Życie. Problemy rodzinne, śmierć bliskich. Jak się w tym wszystkim pozbierać. Wykonanie nie najgorsze, choć wyraźnie wieje amatorką na poziomie reżyserii/scenariusza. Dialogi bardzo, bardzo drętwe, postaci ze schematów. Aktorstwo całkiem, całkiem przy czym Kulesza świetna a epizodycznie pojawiający się Dorociński to miód, orzeszki i cycki z nutellą. Sumując, przyzwoity film, oglądanie nie boli acz to i owo uwiera.
7/10

Kruk Siwy - 6 Października 2019, 23:25

"Ad Astra" warto, jednak nalepiej w kinie, bo plastycznie bardzo ładny, co na malym ekranie umknie widzowi. Stosowna ilość głupot w stylu amerykańskim, ale nie obraża to inteligencji przygotowanych na to widzów.

Miałem dodatkową uciechę, bo jedna ze scen przypomniała mi ten oto kawałek:

https://www.youtube.com/watch?v=0Py6sI2pCp8

Ale autorzy filmu raczej nie byliby zachwyceni moimi (a własciwie naszymi, bo nureczka oglądła film razem ze mną) skojarzeniami...

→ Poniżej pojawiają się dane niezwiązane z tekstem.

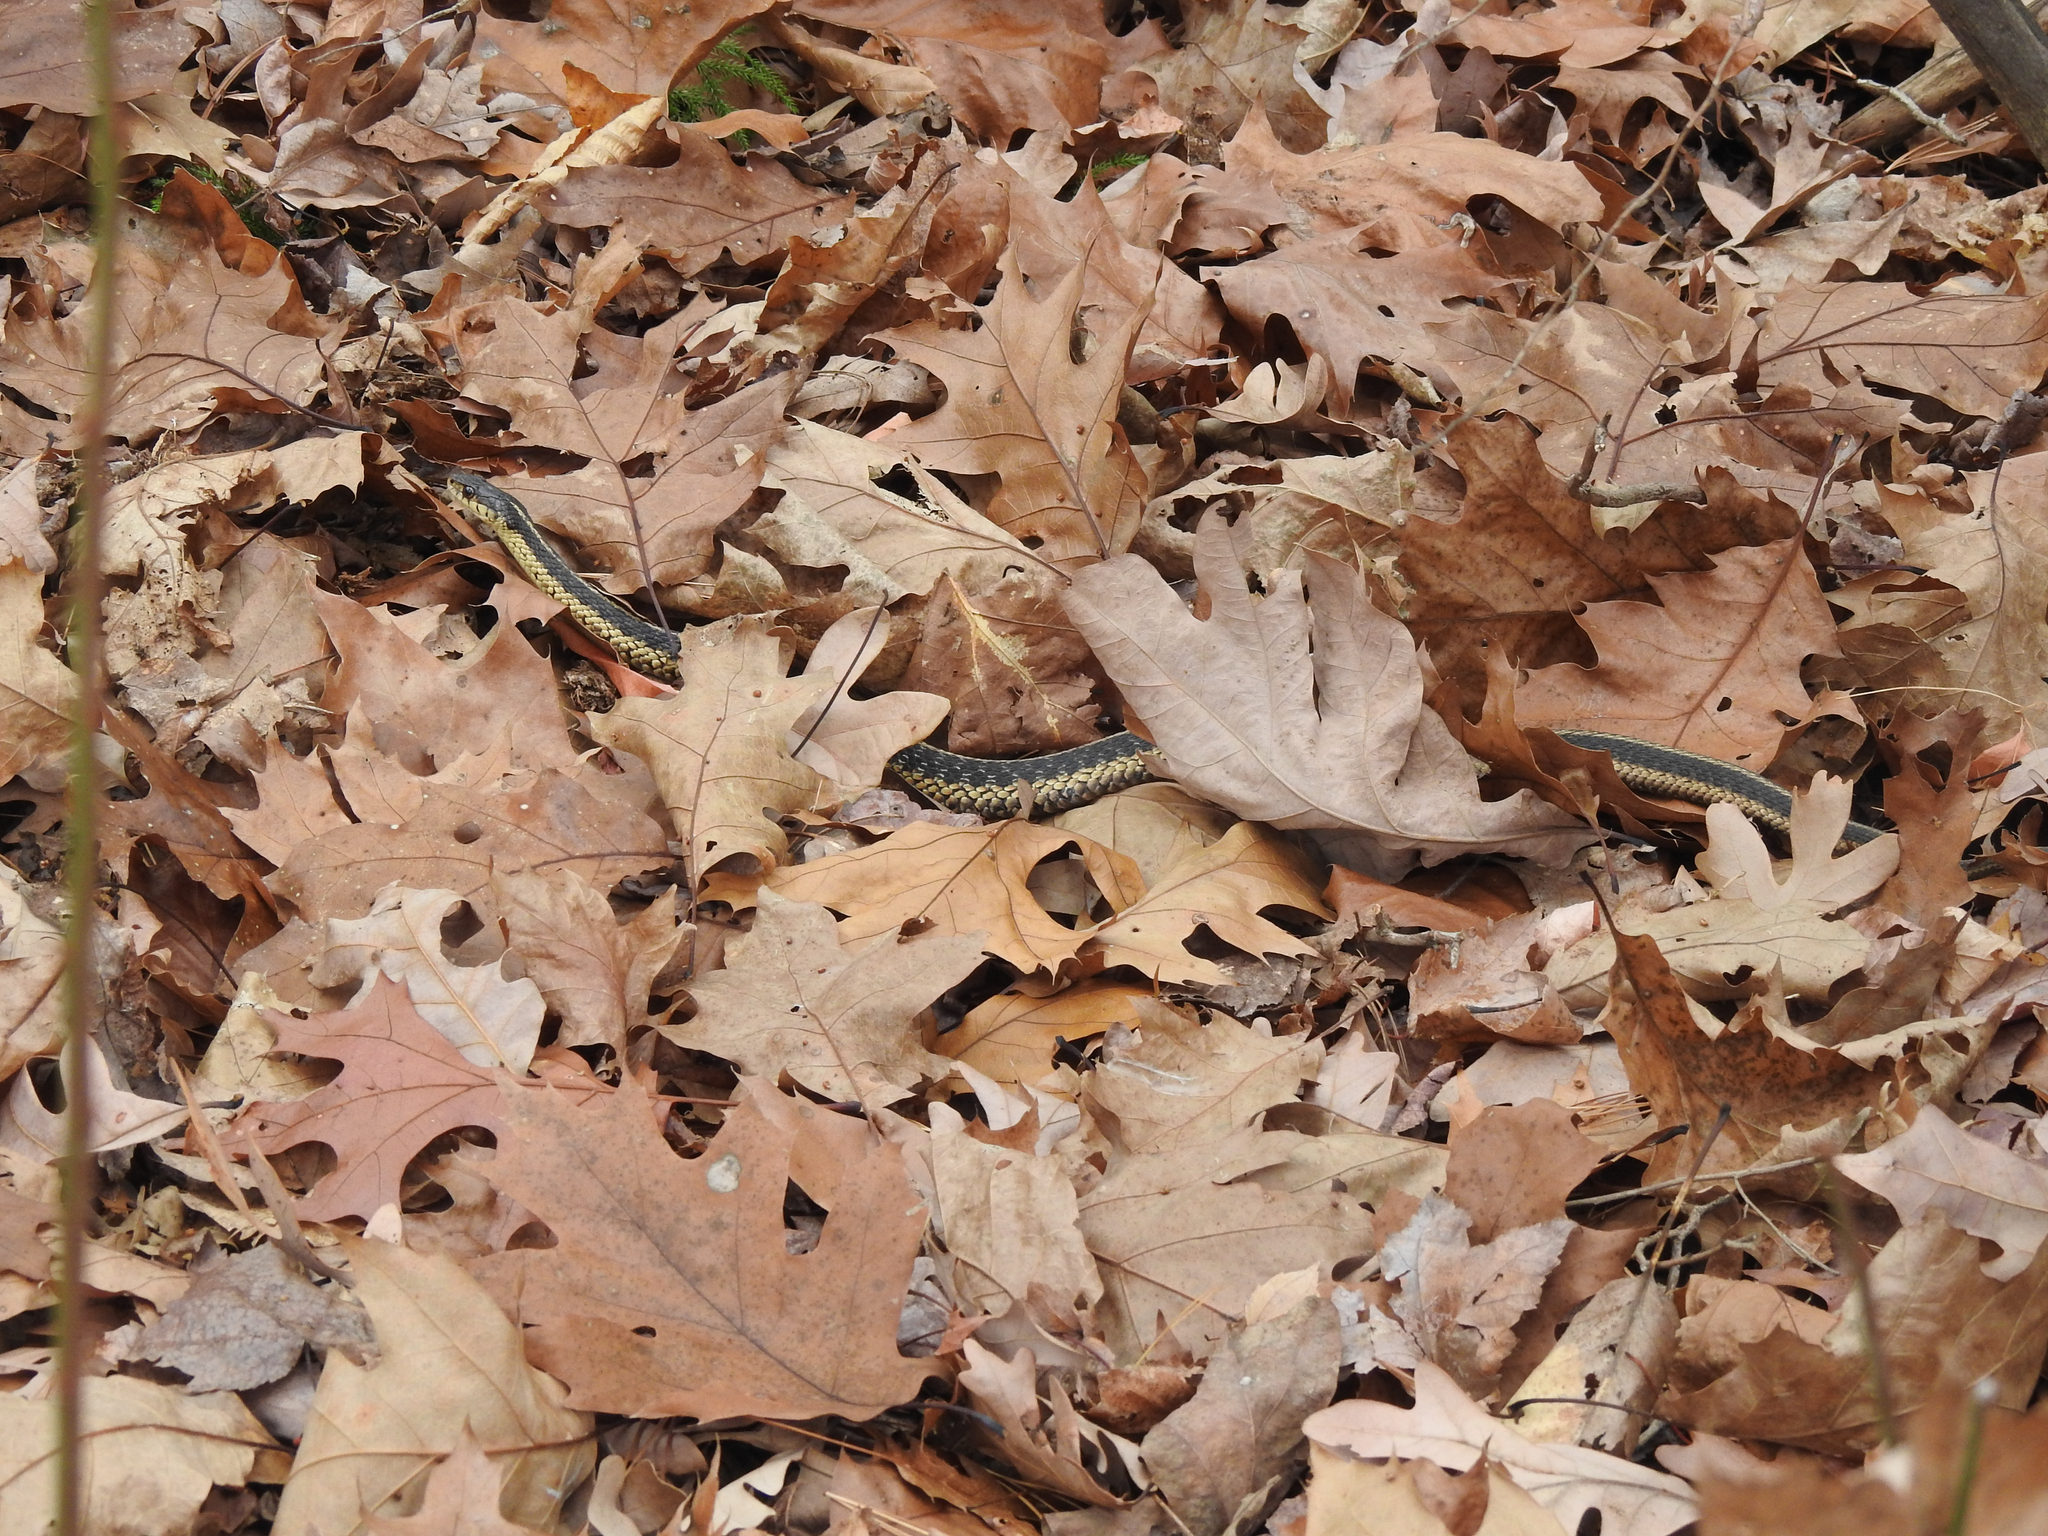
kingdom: Animalia
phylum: Chordata
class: Squamata
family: Colubridae
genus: Thamnophis
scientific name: Thamnophis sirtalis
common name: Common garter snake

Fidel-F2 - 7 Października 2019, 01:00

Kurier Pasikowskiego. O dżiz co za kapeć. Leży wszystko - aktorstwo, scenografia, scenariusz. Dodatkowo to niedołęstwo zalane jest po czubek przedszkolnym hurrapolaczkizmem.

2/10

Luc du Lac - 8 Października 2019, 13:41

Źle się dzieje w El Royale - reżyser pracuje nad dość znanym motywem przydrożnego motelu, tytułowego El Royale, leżącego dosłownie na granicy Kalifornii i Nevady. Niegdyś lux-zajazd, obecnie popadł w zapomnienie na zadupiu miedzystanówek, gości czwórkę nieznajomych. Goddard (reżyser) gra nieco w stylu Tarantino, bierąc znane motywy, mieszając je w sosie noirowym (neo-noir jak się dowiedziałem) z lat '60. W tle przebłyskują wydarzenia i postaci ameryki tamtego okresu. Wietnam, Kennedy, Rasizm, Manson, Nixon czy Hoover. Klasyczne twisty są tam gdzie wyrobiony widz ich oczekuje, może nie zaskakują - ale rozwiązania mogą się spodobać.
Jeff Bridges, Dakota Johnson, Jon Hamm i Thor + dwie/3 mniej znane twarze (mi przynajmniej)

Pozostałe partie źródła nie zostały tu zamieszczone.